#### [PROBLEM]
Your answer should consist of each line below that includes the word "with".
___ MATERIAL FOR THIS EXERCISE
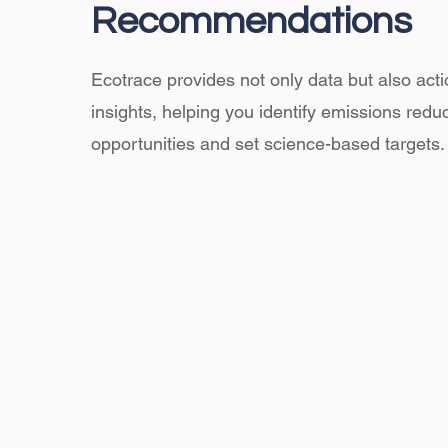
Recommendations
Ecotrace provides not only data but also act
insights, helping you identify emissions redu
opportunities and set science-based targets.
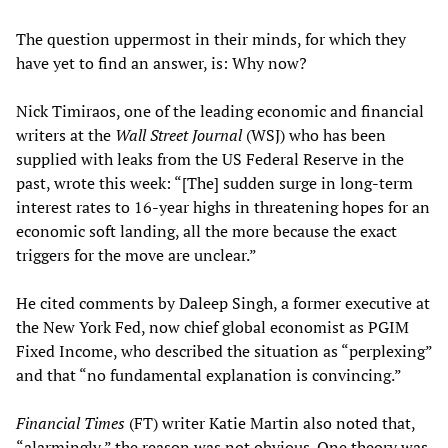
The question uppermost in their minds, for which they
have yet to find an answer, is: Why now?
Nick Timiraos, one of the leading economic and financial
writers at the
Wall Street Journal
(WSJ) who has been
supplied with leaks from the US Federal Reserve in the
past, wrote this week: “[The] sudden surge in long-term
interest rates to 16-year highs in threatening hopes for an
economic soft landing, all the more because the exact
triggers for the move are unclear.”
He cited comments by Daleep Singh, a former executive at
the New York Fed, now chief global economist as PGIM
Fixed Income, who described the situation as “perplexing”
and that “no fundamental explanation is convincing.”
Financial Times
(FT) writer Katie Martin also noted that,
“alarmingly,” the reason was not obvious. One theory was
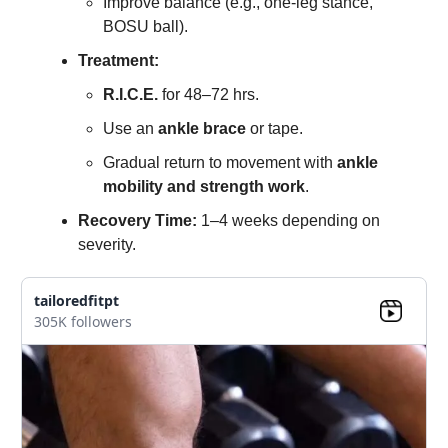
Improve balance (e.g., one-leg stance,
BOSU ball).
Treatment:
R.I.C.E.
for 48–72 hrs.
Use an
ankle brace
or tape.
Gradual return to movement with
ankle
mobility and strength work
.
Recovery Time:
1–4 weeks depending on
severity.
tailoredfitpt
305K followers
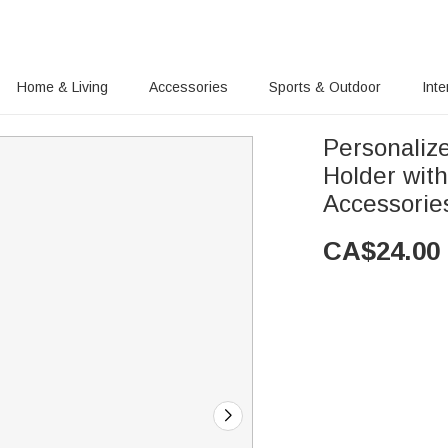
Home & Living
Accessories
Sports & Outdoor
Inte
Personaliz
Holder wit
Accessories
CA$
24.00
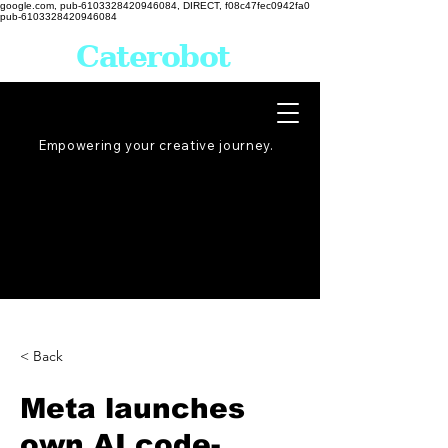
google.com, pub-6103328420946084, DIRECT, f08c47fec0942fa0
pub-6103328420946084
Caterobot
Empowering your creative
journey
.
< Back
Meta launches
own AI code-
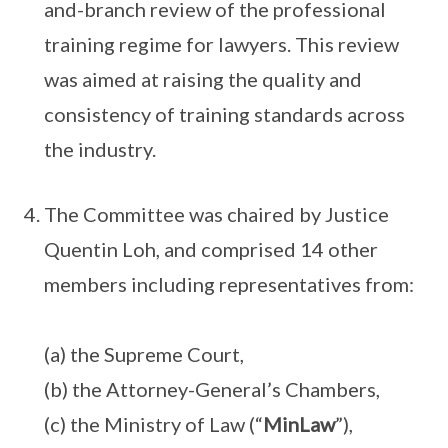
and-branch review of the professional
training regime for lawyers. This review
was aimed at raising the quality and
consistency of training standards across
the industry.
The Committee was chaired by Justice
Quentin Loh, and comprised 14 other
members including representatives from:
(a) the Supreme Court,
(b) the Attorney-General’s Chambers,
(c) the Ministry of Law (“
MinLaw
”),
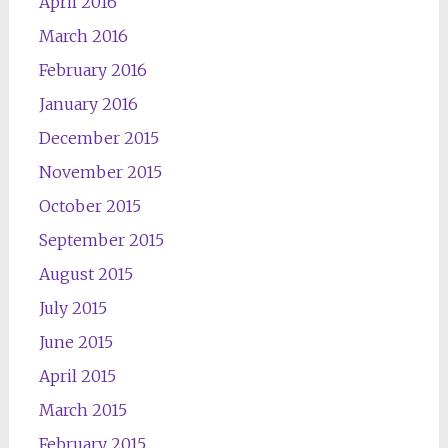
April 2016
March 2016
February 2016
January 2016
December 2015
November 2015
October 2015
September 2015
August 2015
July 2015
June 2015
April 2015
March 2015
February 2015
______
#### [EXERCISE RESULT]
supplied with leaks from the US Federal Reserve in the
Gradual return to movement with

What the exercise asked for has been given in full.